When cooking, I behave pretty much exactly as the article writer describes. I try to immerse myself in the culinary culture of a place, learning its "language" of correct ingredients, secrets of how to prepare them, traditional uses for food. I buy ghee and jerk sauce and kaffir lime leaves at specialist stores. I know, honestly, that I'll never get it completely right, but I try to make other people's food anyway. And I try to do it to perfection and with full understanding.

And while I'm right there in the exchange above defending white kids who make their own thing out of influences from elsewhere, there's nothing I detest more in cooking. "Cross-over" is the cooking equivalent of "global fusion" in music, and it totally sucks. It generally means just bringing "wacky ingredients" from foreign traditions into standard western cooking, so "Indo-French" cooking is quite simply French cooking with a few extra spices. (The two are totally incompatible generally, with nouvelle cuisine especially being totally anathema to a lot of the ideas of Indian cooking.)

It makes me wonder a bit how I'd react if it happened the other way, ie. the cooking equivalent of so-called nu whirl music. I can quite seem myself reacting with less enthusiasm than when cultures in the third world pick up modernity in music, because modernity in cooking has often been given very negative connotations. Anything non-traditional, "processed" is considered inferior in general by a lot of writers, and I kind of semi-subscribe to that, too. (Though I am fascinated by molecular gastronomy, I'm sure I'd be very questioning of an Indian chef using its techniques, fearing they'd been "lured by westernised cooking". Compare with how great I think it is if an Indian musician uses synths.)

One thing I generally celebrate in music is when a culture casually absorbs influences from another, with, say, Colombians making "African music". But do I like Europeanised Chinese fast food? Hell no. I'm even suspicious of stuff-like Indian Chinese cuisine, which is totally between two equals, but which still seems like a watered-down second-rate to me. I'm so much more a folkie in cooking than in music! And this is while realising that all cooking, like all music, is in a constant state of flux and that even interesting and complex, deeply cultural cuisines like the Anglo-Indian one have been developed in a clash between traditions, just like good music does... Yet somehow I can't agree to the same process today.

So, am I being a big fat hypocrite? Should I start embracing processed foods, especially the ones made in China or somewhere? Or is there an intellectual way out? I can't tell, myself.

2 comments:

w&w said...

Processed foods? Ick.

As for the aesthetics question, it's an interesting one -- and esp for the disjuncture with your feeling about "appropriation" in music.
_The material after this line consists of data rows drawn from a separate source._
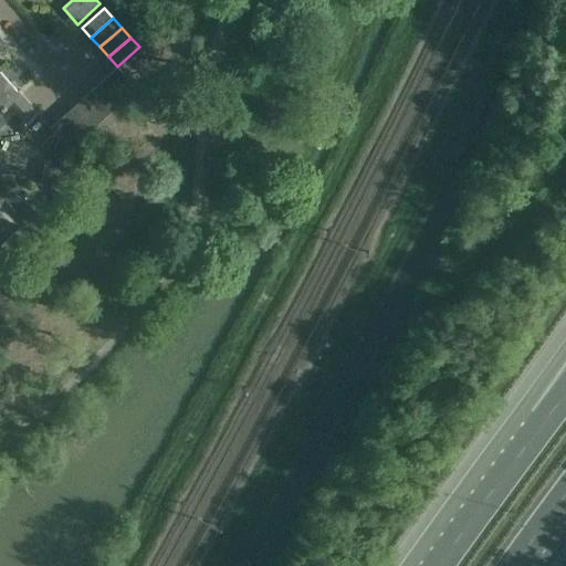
[(107,75),(126,98),(136,90),(117,66),(107,75)]
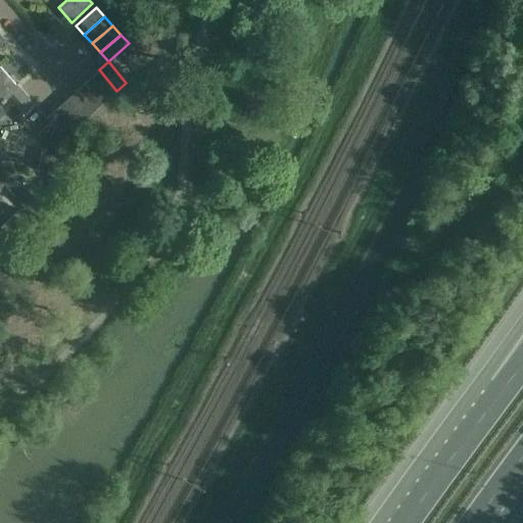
[(0,116),(5,112),(13,105),(5,95),(16,86),(16,85),(0,66),(0,116)]
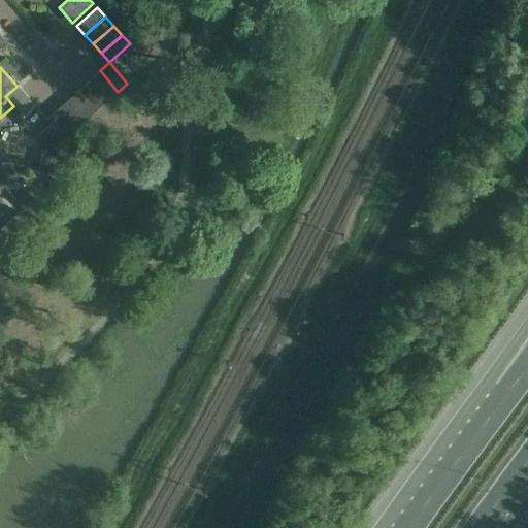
[(91,78),(109,99),(118,92),(100,70),(91,78)]
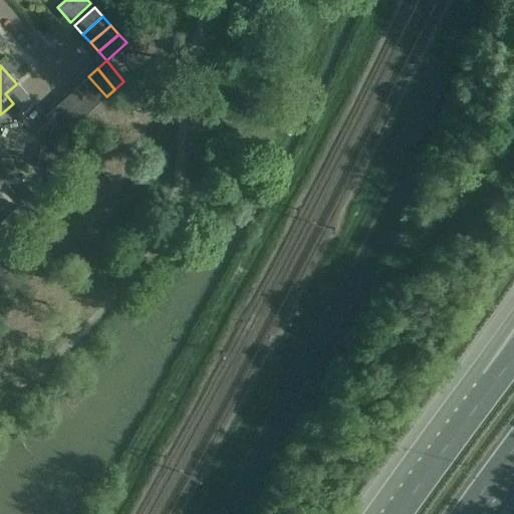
[(106,96),(88,76),(79,84),(97,104),(106,96)]
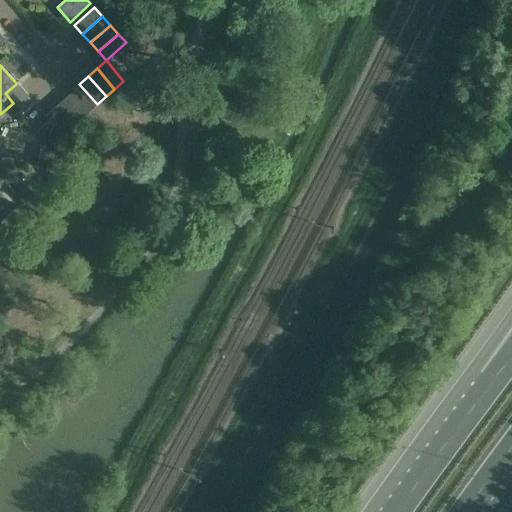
[(70,91),(88,112),(97,104),(79,84),(70,91)]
For my part, while I love to cook, say, trad Jamaican dishes inna trad stylee, I also like trying new combinations. If I hadn't, I'd never have stumbled onto the awesomeness of jerk sweet potatoes.

Birdseed said...

Actually, to play devil's advocate to myself on the processed food issue, can we really say the Tunisian use of canned tuna as a staple for a whole bunch of street dishes is a bad thing? While accepting "processed sounds" in Tunisia's popular music readily?

I'm not sure how far the analogy can be drawn but it's quite an aesthetic muddle.